The United Nations World Food Programme, in its initial assistance, has begun distributing 98 tonnes of high-energy biscuits to storm victims.

NOW A TROPICAL STORM

By early Friday the storm had weakened to a tropical storm and had moved well inland northeast of Dhaka.

The Bangladeshi navy has launched a search and rescue operation while helicopters began ferrying relief supplies to offshore islands, the defense ministry said.

Most deaths were caused by collapsing houses and flying debris. Three people were electrocuted in the capital.

Agriculture officials said rice and other crops in the cyclone-battered areas had been badly damaged, causing added suffering to villagers who had earlier lost two crops in the floods.

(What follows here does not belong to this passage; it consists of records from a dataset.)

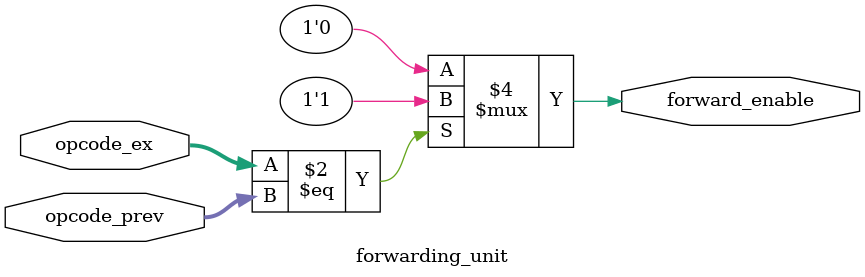
<source format=v>
module forwarding_unit (
    input  [3:0] opcode_ex,
    input  [3:0] opcode_prev,
    output reg   forward_enable
);

    always @(*) begin
        // simplistic hazard assumption
        if (opcode_ex == opcode_prev)
            forward_enable = 1'b1;
        else
            forward_enable = 1'b0;
    end

endmodule


</source>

Life shall never be easy, said Mohammad Salam, a farmer in Khulna. We are destined to suffer.

Storms batter the poor south Asian country every year. A severe cyclone killed more than half a million people in 1970, while another in 1991 killed 143,000.

Hundreds of fishing boats caught in the cyclone failed to return to shore. Across the devastated regions, trees and power poles were uprooted, disrupting communication and electricity supplies.

We have been virtually blacked out all over the country, said a disaster management official in southern Mongla, another of the worst affected areas.

Television news reports said more than 100 fishing boats in the Bay of Bengal had failed to return to shore. Though authorities had broadcast repeated storm warnings, many of the missing boats might have been small vessels without radios.

The cyclone blew past India's eastern coast without causing much damage, police and weather officials there said on Friday.